==== Information shown

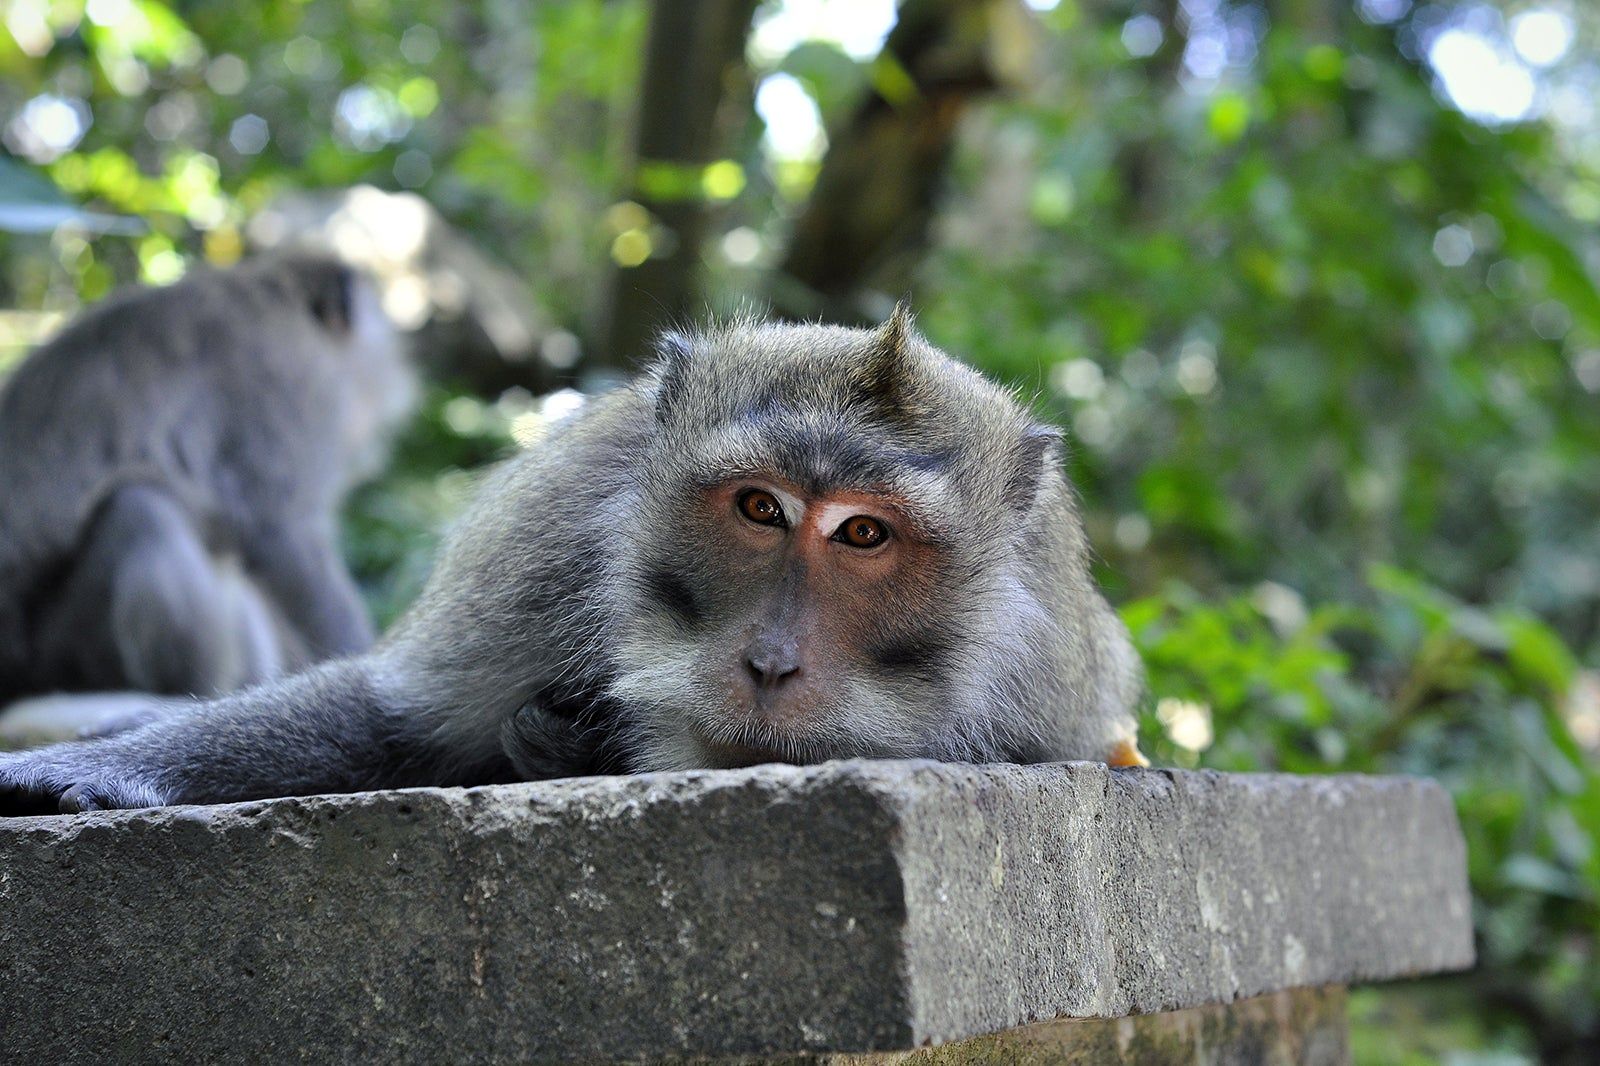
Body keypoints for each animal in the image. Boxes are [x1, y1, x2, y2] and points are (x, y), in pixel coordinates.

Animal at [0, 308, 1144, 814]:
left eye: (865, 533)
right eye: (760, 508)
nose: (770, 662)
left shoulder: (1049, 687)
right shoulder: (552, 545)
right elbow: (393, 717)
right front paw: (85, 770)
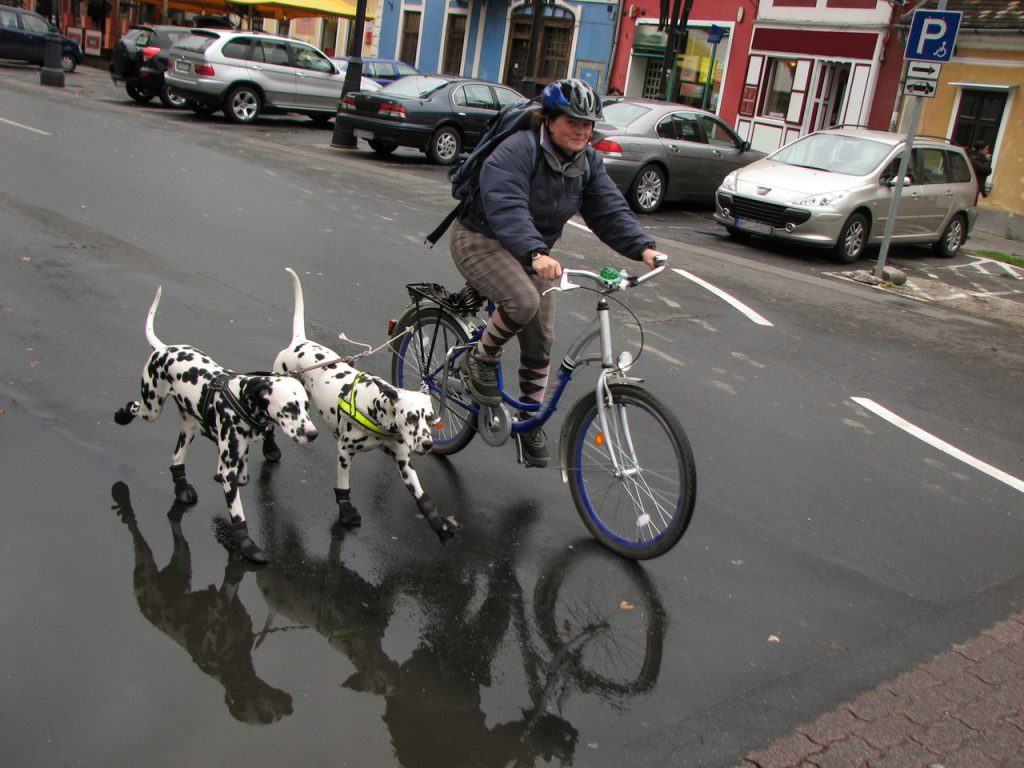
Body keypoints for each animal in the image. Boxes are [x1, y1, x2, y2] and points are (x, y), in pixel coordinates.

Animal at [114, 288, 317, 565]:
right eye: (290, 408)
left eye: (306, 406)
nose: (313, 434)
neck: (241, 398)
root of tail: (163, 349)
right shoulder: (229, 469)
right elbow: (238, 512)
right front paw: (246, 544)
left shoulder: (238, 457)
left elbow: (241, 475)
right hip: (151, 407)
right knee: (137, 407)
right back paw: (123, 415)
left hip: (188, 428)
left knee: (176, 458)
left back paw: (182, 487)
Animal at [272, 268, 456, 544]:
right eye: (412, 417)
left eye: (430, 417)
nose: (427, 444)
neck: (376, 408)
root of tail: (299, 342)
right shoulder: (344, 452)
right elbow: (343, 487)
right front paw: (346, 513)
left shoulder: (403, 461)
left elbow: (423, 498)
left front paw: (439, 525)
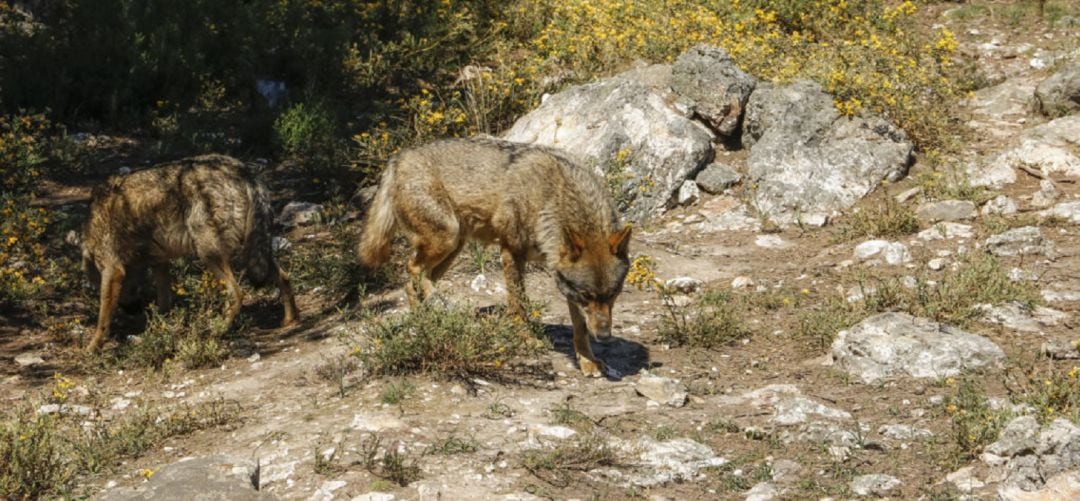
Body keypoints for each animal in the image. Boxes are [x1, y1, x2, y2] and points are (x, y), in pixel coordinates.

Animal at [80, 154, 302, 349]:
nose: (135, 309)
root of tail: (243, 170)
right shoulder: (160, 263)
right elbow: (163, 304)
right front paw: (159, 331)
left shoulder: (113, 270)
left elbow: (103, 318)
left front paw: (93, 346)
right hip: (253, 254)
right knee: (284, 277)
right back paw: (290, 320)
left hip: (211, 255)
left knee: (237, 294)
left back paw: (218, 329)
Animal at [360, 137, 630, 375]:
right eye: (587, 295)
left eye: (614, 294)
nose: (604, 336)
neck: (551, 197)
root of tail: (398, 158)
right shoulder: (511, 252)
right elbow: (519, 304)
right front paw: (527, 339)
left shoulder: (563, 280)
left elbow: (580, 327)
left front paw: (588, 362)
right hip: (447, 237)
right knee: (413, 271)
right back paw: (439, 308)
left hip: (452, 248)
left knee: (411, 282)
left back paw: (428, 320)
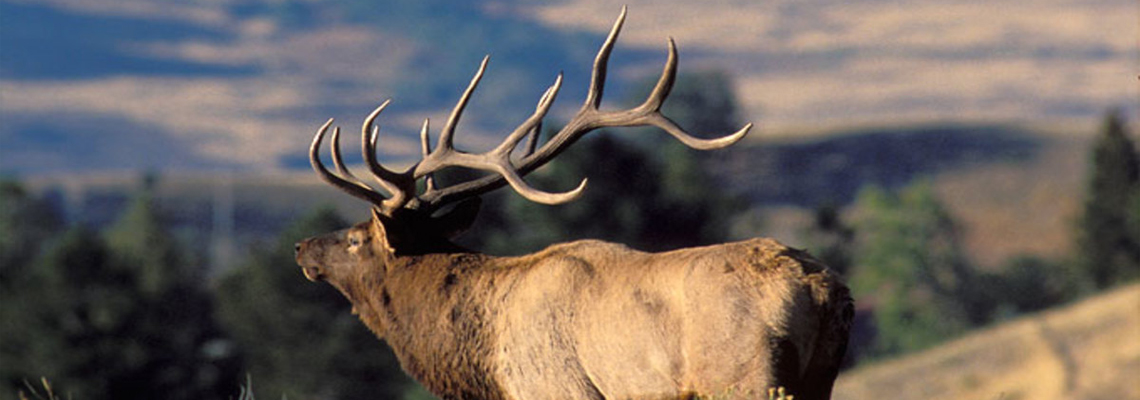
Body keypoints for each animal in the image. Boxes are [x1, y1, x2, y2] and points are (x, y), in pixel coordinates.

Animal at [298, 7, 852, 400]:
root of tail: (821, 289)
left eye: (356, 238)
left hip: (743, 375)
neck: (484, 363)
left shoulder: (554, 388)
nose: (303, 247)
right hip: (818, 379)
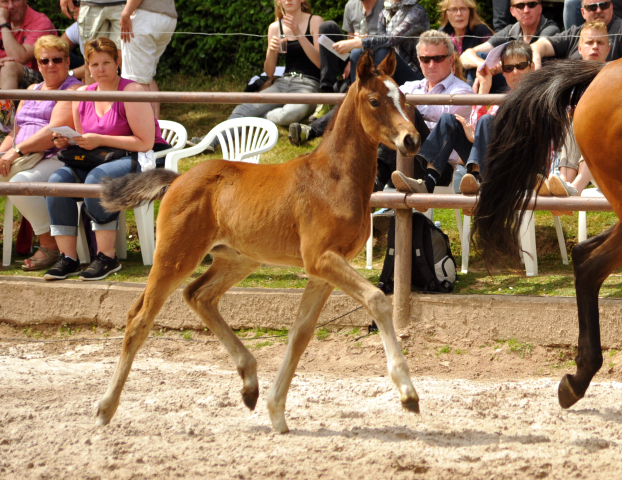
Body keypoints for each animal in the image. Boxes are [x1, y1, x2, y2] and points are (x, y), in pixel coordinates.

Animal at [95, 50, 422, 434]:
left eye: (403, 98)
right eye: (374, 101)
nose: (411, 140)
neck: (333, 179)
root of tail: (177, 179)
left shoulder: (322, 270)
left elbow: (300, 334)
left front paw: (276, 410)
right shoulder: (322, 259)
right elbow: (377, 300)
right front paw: (407, 392)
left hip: (237, 259)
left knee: (198, 295)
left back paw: (249, 383)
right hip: (176, 256)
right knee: (139, 317)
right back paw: (105, 408)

========

■ Your instructions
Based on the records above, count the lines in which "knee" occurs and provide only the number.

■ Solution to this exercise
8